Consultant cardiac surgeon Jullien Gaer also posed an important philosophical question: “What kind of society and economy do we want to leave to our children and grandchildren?” WHAT ABOUT THE YOUNG? Economists predict that the bill to cover the fallout will be between €20bn and €40bn — a cost that will be handed down to the next generation. Harry McCann, a second-year student at UCC and founder of Trendster, says: “Young people have been missed in this debate. A lot of my friends worry this is going to send us into a depression and it’s all going to fall back on us. Is 18 months of lockdowns something we should be considering? Can we continue to pay for it in the long run?” The Government has spent €4bn in wages and benefits in just 12 weeks.

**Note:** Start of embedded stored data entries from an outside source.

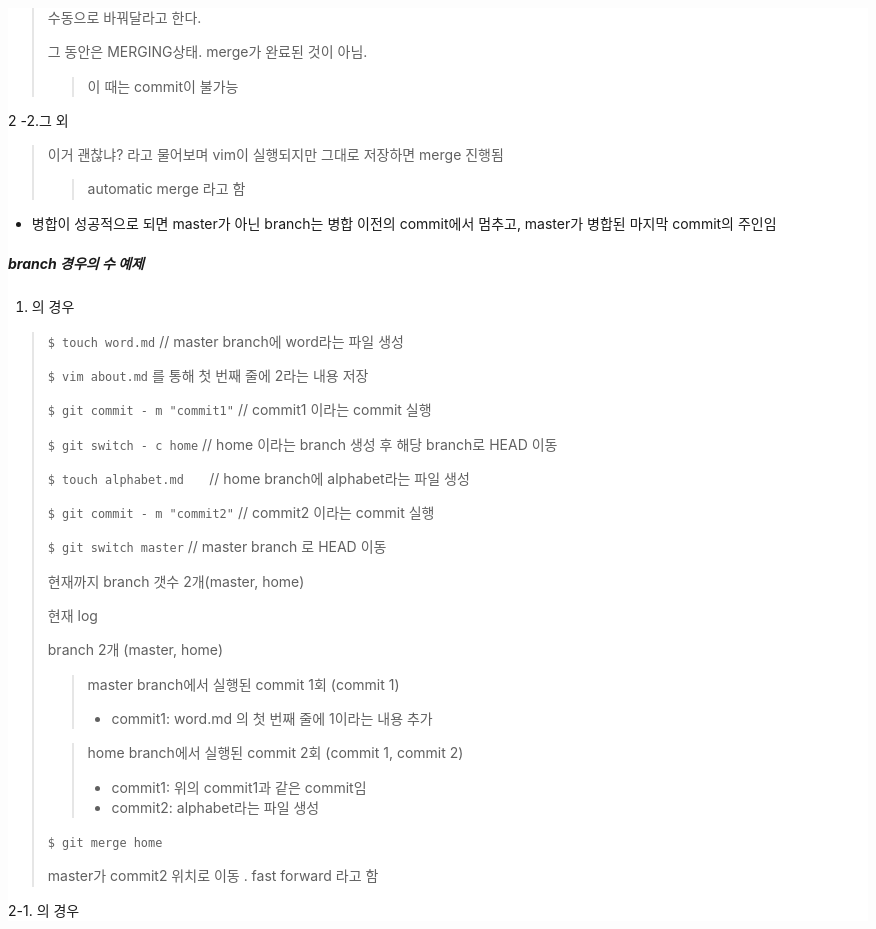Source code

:    >수동으로 바꿔달라고 한다. 
   >
   >그 동안은 MERGING상태. merge가 완료된 것이 아님.
   >
   >>이 때는 commit이 불가능

2 -2.그 외

>이거 괜찮냐? 라고 물어보며 vim이 실행되지만 그대로 저장하면 merge 진행됨
   >
   >> automatic merge 라고 함

- 병합이 성공적으로 되면 master가 아닌 branch는 병합 이전의 commit에서 멈추고, master가 병합된 마지막 commit의 주인임

##### branch 경우의 수 예제

1. 의 경우

>`$ touch word.md`				// master branch에 word라는 파일 생성
>
>`$ vim about.md`  를 통해 첫 번째 줄에 2라는 내용 저장
>
>`$ git commit - m "commit1"` 	//  commit1 이라는 commit 실행
>
>`$ git switch - c home`				// home 이라는 branch 생성 후 해당 branch로 HEAD 이동
>
>`$ touch alphabet.md	`				// home branch에 alphabet라는 파일 생성
>
>`$ git commit - m "commit2"` 	//  commit2 이라는 commit 실행
>
>`$ git switch master` 				// master branch 로 HEAD 이동
>
>현재까지 branch 갯수 2개(master, home)
>
>현재 log
>
>branch 2개 (master, home)
>
>> master branch에서 실행된 commit 1회 (commit 1)
>>
>> - commit1: word.md 의 첫 번째 줄에 1이라는 내용 추가
>
>>  home branch에서 실행된 commit 2회 (commit 1, commit 2)
>>
>> - commit1:  위의 commit1과 같은 commit임
>> - commit2: alphabet라는 파일 생성
>
>`$ git merge home`
>
>master가 commit2 위치로 이동 . fast forward 라고 함



2-1. 의 경우
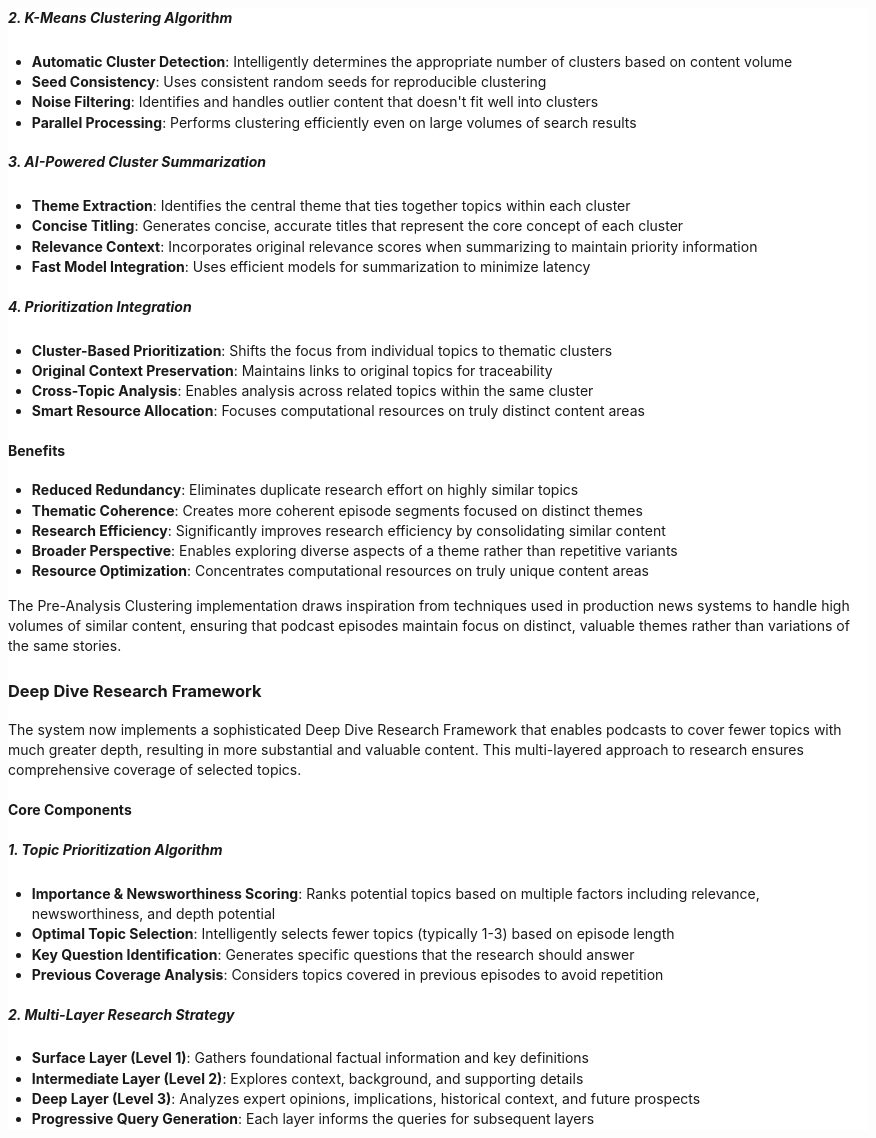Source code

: ##### 2. K-Means Clustering Algorithm
- **Automatic Cluster Detection**: Intelligently determines the appropriate number of clusters based on content volume
- **Seed Consistency**: Uses consistent random seeds for reproducible clustering
- **Noise Filtering**: Identifies and handles outlier content that doesn't fit well into clusters
- **Parallel Processing**: Performs clustering efficiently even on large volumes of search results

##### 3. AI-Powered Cluster Summarization
- **Theme Extraction**: Identifies the central theme that ties together topics within each cluster
- **Concise Titling**: Generates concise, accurate titles that represent the core concept of each cluster
- **Relevance Context**: Incorporates original relevance scores when summarizing to maintain priority information
- **Fast Model Integration**: Uses efficient models for summarization to minimize latency

##### 4. Prioritization Integration
- **Cluster-Based Prioritization**: Shifts the focus from individual topics to thematic clusters
- **Original Context Preservation**: Maintains links to original topics for traceability
- **Cross-Topic Analysis**: Enables analysis across related topics within the same cluster
- **Smart Resource Allocation**: Focuses computational resources on truly distinct content areas

#### Benefits

- **Reduced Redundancy**: Eliminates duplicate research effort on highly similar topics
- **Thematic Coherence**: Creates more coherent episode segments focused on distinct themes
- **Research Efficiency**: Significantly improves research efficiency by consolidating similar content
- **Broader Perspective**: Enables exploring diverse aspects of a theme rather than repetitive variants
- **Resource Optimization**: Concentrates computational resources on truly unique content areas

The Pre-Analysis Clustering implementation draws inspiration from techniques used in production news systems to handle high volumes of similar content, ensuring that podcast episodes maintain focus on distinct, valuable themes rather than variations of the same stories.

### Deep Dive Research Framework

The system now implements a sophisticated Deep Dive Research Framework that enables podcasts to cover fewer topics with much greater depth, resulting in more substantial and valuable content. This multi-layered approach to research ensures comprehensive coverage of selected topics.

#### Core Components

##### 1. Topic Prioritization Algorithm
- **Importance & Newsworthiness Scoring**: Ranks potential topics based on multiple factors including relevance, newsworthiness, and depth potential
- **Optimal Topic Selection**: Intelligently selects fewer topics (typically 1-3) based on episode length
- **Key Question Identification**: Generates specific questions that the research should answer
- **Previous Coverage Analysis**: Considers topics covered in previous episodes to avoid repetition

##### 2. Multi-Layer Research Strategy
- **Surface Layer (Level 1)**: Gathers foundational factual information and key definitions
- **Intermediate Layer (Level 2)**: Explores context, background, and supporting details
- **Deep Layer (Level 3)**: Analyzes expert opinions, implications, historical context, and future prospects
- **Progressive Query Generation**: Each layer informs the queries for subsequent layers

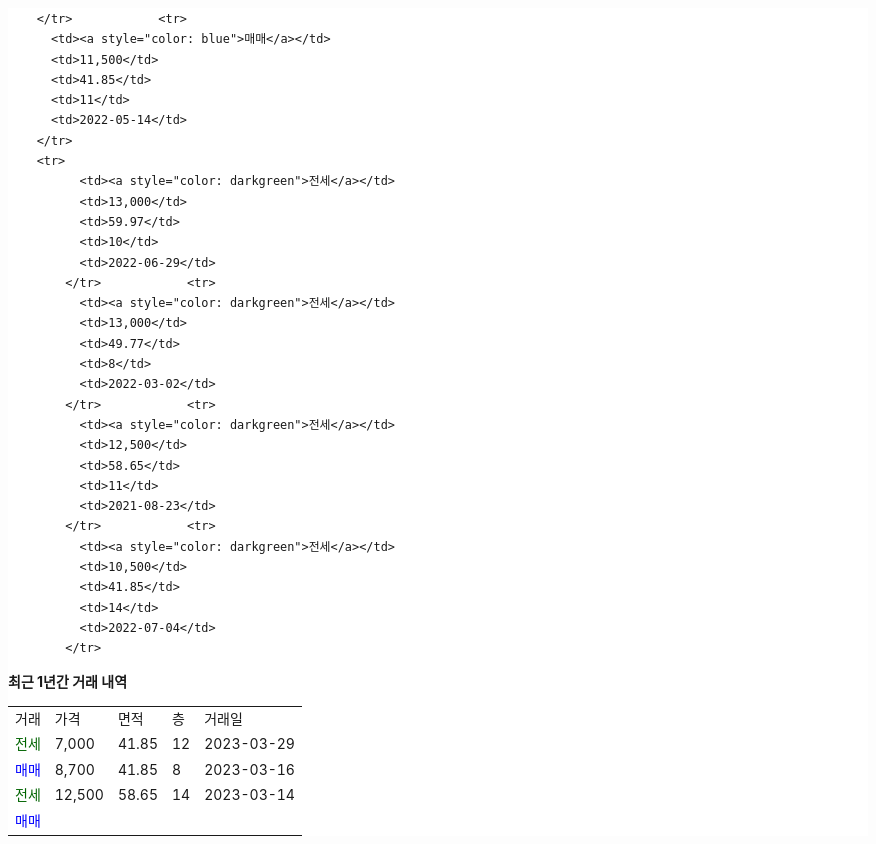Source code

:         </tr>            <tr>
          <td><a style="color: blue">매매</a></td>
          <td>11,500</td>
          <td>41.85</td>
          <td>11</td>
          <td>2022-05-14</td>
        </tr>        
        <tr>
              <td><a style="color: darkgreen">전세</a></td>
              <td>13,000</td>
              <td>59.97</td>
              <td>10</td>
              <td>2022-06-29</td>
            </tr>            <tr>
              <td><a style="color: darkgreen">전세</a></td>
              <td>13,000</td>
              <td>49.77</td>
              <td>8</td>
              <td>2022-03-02</td>
            </tr>            <tr>
              <td><a style="color: darkgreen">전세</a></td>
              <td>12,500</td>
              <td>58.65</td>
              <td>11</td>
              <td>2021-08-23</td>
            </tr>            <tr>
              <td><a style="color: darkgreen">전세</a></td>
              <td>10,500</td>
              <td>41.85</td>
              <td>14</td>
              <td>2022-07-04</td>
            </tr>        
    
</table>

<b>최근 1년간 거래 내역</b>

<table class="sortable">
    <tr>
      <td>거래</td>
      <td>가격</td>
      <td>면적</td>
      <td>층</td>
      <td>거래일</td>
    </tr>
    <tr>
      <td><a style="color: darkgreen">전세</a></td>
      <td>7,000</td>
      <td>41.85</td>
      <td>12</td>
      <td>2023-03-29</td>
    </tr>          <tr>
      <td><a style="color: blue">매매</a></td>
      <td>8,700</td>
      <td>41.85</td>
      <td>8</td>
      <td>2023-03-16</td>
    </tr>          <tr>
      <td><a style="color: darkgreen">전세</a></td>
      <td>12,500</td>
      <td>58.65</td>
      <td>14</td>
      <td>2023-03-14</td>
    </tr>          <tr>
      <td><a style="color: blue">매매</a></td>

Mr McCann says: “The conversation centres around the idea that ‘if you are not considering the death toll you are heartless’. But young people will suffer in different ways, too. I agree that it’s important to save as many lives as possible but we are not considering anything else. There is no space for it to be discussed.”
He believes the older generation could carry on cocooning, while young people go out to work. “Eventually we have to give the people who have the most likely chance of survival a chance to continue on in the world. We can’t continue like this, it’s not realistic.”